Account management events now show up in the security log, but I have yet to see a logon event. (has been weeks)

Setting auditing account logon events for failure should give me something when people type in the wrong password, correct? I've had people get their account locked out by typing it wrong over 5 times, but still have not seen any account logon events in the security log.

What's the deal?
 
Hi Wardog25,

Are you auditing ACCOUNT LOGON EVENTS or LOGON EVENTS?


Quote from ComputerPerformance.com

"Watch out for two similar and potentially confusing policies, 'Audit Account Logon events' and 'Audit Logon events'. The difference is that Audit Logon events (the shorter one) means that you are checking who is pressing Ctrl Alt, Del at the domain controller (or desktop); whereas the Audit Account Logon events (the longer one) generates an event every time a user connects to that server across the network".

Just a thought...

Patty [ponytails2]
 
Hmm, I didn't understand the difference between those two.

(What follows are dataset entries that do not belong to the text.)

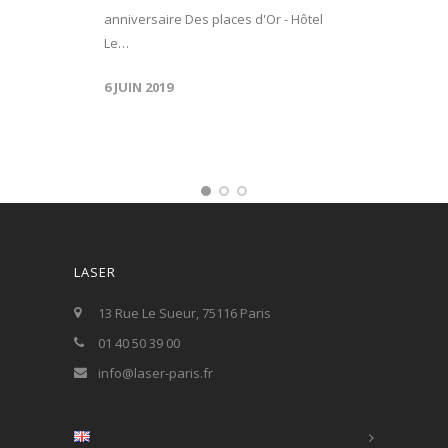
anniversaire Des places d'Or - Hôtel
Le…
6 JUIN 2019
LASER
13 Rue Le Sueur, 75116 Paris
01 40 50 39 00
info@laser-paris.fr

But I'd actually turned them both on, just in case I had the wrong one. But even with both on, i don't get any logon events listed.

Thanks
 
Default Domain Controllers Policy has a predefined audit policy that explicitly disables auditing.

If this policy is being read last, it is overriding the settings in your Default Domain Policy.

You can either enable auditing for this category in Default Domain Controllers Policy or switch the policy to not defined.

Patty [ponytails2]
 
Hi Wardog25,

Did you get your auditing configured?


Patty [ponytails2]
 
I didn't realize the default domain controller policy was set like that. I changed it today, though, so hopefully once the the policy refreshes, the auditing will work correctly.

Thanks
 
Ok, now I have another question. What good is auditing account logon events? I'm supposed to audit failed attempts for security purposes, but it's not easy to pick through all the audits that show up every day. Seems like there are a lot of audit failures. But they aren't failed logons, because then the account would get locked out.

They say stuff like error 676 "pre-authentication failed" or something like that.

Are these things significant or commonplace?